Page-level text extractions:
+++

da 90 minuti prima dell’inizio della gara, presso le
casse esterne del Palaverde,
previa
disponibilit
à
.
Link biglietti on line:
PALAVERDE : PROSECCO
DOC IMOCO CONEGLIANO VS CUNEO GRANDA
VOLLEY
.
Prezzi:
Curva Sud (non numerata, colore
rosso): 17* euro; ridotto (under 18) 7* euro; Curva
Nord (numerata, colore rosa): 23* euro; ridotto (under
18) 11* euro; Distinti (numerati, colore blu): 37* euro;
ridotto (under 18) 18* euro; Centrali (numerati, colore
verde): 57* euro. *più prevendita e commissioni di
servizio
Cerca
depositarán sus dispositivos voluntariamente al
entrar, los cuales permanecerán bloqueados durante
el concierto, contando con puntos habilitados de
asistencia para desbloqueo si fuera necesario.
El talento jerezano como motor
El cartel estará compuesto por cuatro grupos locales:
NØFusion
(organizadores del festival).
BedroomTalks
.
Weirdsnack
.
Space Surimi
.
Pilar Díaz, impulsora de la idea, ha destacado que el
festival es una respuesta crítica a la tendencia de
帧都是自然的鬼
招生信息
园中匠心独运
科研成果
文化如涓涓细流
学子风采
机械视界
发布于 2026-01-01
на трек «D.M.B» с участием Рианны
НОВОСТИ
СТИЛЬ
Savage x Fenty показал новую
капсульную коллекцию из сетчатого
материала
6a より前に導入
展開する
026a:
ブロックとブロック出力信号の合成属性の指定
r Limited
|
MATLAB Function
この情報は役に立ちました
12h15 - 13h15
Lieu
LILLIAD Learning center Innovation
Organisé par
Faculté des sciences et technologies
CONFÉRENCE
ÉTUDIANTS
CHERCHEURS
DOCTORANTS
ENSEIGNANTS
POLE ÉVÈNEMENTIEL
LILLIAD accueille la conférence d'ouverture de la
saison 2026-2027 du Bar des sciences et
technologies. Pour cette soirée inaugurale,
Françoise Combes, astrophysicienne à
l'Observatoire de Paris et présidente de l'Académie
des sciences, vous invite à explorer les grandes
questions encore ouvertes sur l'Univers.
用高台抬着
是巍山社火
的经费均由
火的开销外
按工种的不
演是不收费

+++

### [PROBLEM TO SOLVE]
Return each line above precisely as written.

### [RESULT OF THIS EXERCISE]
da 90 minuti prima dell’inizio della gara, presso le
casse esterne del Palaverde,
previa
disponibilit
à
.
Link biglietti on line:
PALAVERDE : PROSECCO
DOC IMOCO CONEGLIANO VS CUNEO GRANDA
VOLLEY
.
Prezzi:
Curva Sud (non numerata, colore
rosso): 17* euro; ridotto (under 18) 7* euro; Curva
Nord (numerata, colore rosa): 23* euro; ridotto (under
18) 11* euro; Distinti (numerati, colore blu): 37* euro;
ridotto (under 18) 18* euro; Centrali (numerati, colore
verde): 57* euro. *più prevendita e commissioni di
servizio
Cerca
depositarán sus dispositivos voluntariamente al
entrar, los cuales permanecerán bloqueados durante
el concierto, contando con puntos habilitados de
asistencia para desbloqueo si fuera necesario.
El talento jerezano como motor
El cartel estará compuesto por cuatro grupos locales:
NØFusion
(organizadores del festival).
BedroomTalks
.
Weirdsnack
.
Space Surimi
.
Pilar Díaz, impulsora de la idea, ha destacado que el
festival es una respuesta crítica a la tendencia de
帧都是自然的鬼
招生信息
园中匠心独运
科研成果
文化如涓涓细流
学子风采
机械视界
发布于 2026-01-01
на трек «D.M.B» с участием Рианны
НОВОСТИ
СТИЛЬ
Savage x Fenty показал новую
капсульную коллекцию из сетчатого
материала
6a より前に導入
展開する
026a:
ブロックとブロック出力信号の合成属性の指定
r Limited
|
MATLAB Function
この情報は役に立ちました
12h15 - 13h15
Lieu
LILLIAD Learning center Innovation
Organisé par
Faculté des sciences et technologies
CONFÉRENCE
ÉTUDIANTS
CHERCHEURS
DOCTORANTS
ENSEIGNANTS
POLE ÉVÈNEMENTIEL
LILLIAD accueille la conférence d'ouverture de la
saison 2026-2027 du Bar des sciences et
technologies. Pour cette soirée inaugurale,
Françoise Combes, astrophysicienne à
l'Observatoire de Paris et présidente de l'Académie
des sciences, vous invite à explorer les grandes
questions encore ouvertes sur l'Univers.
用高台抬着
是巍山社火
的经费均由
火的开销外
按工种的不
演是不收费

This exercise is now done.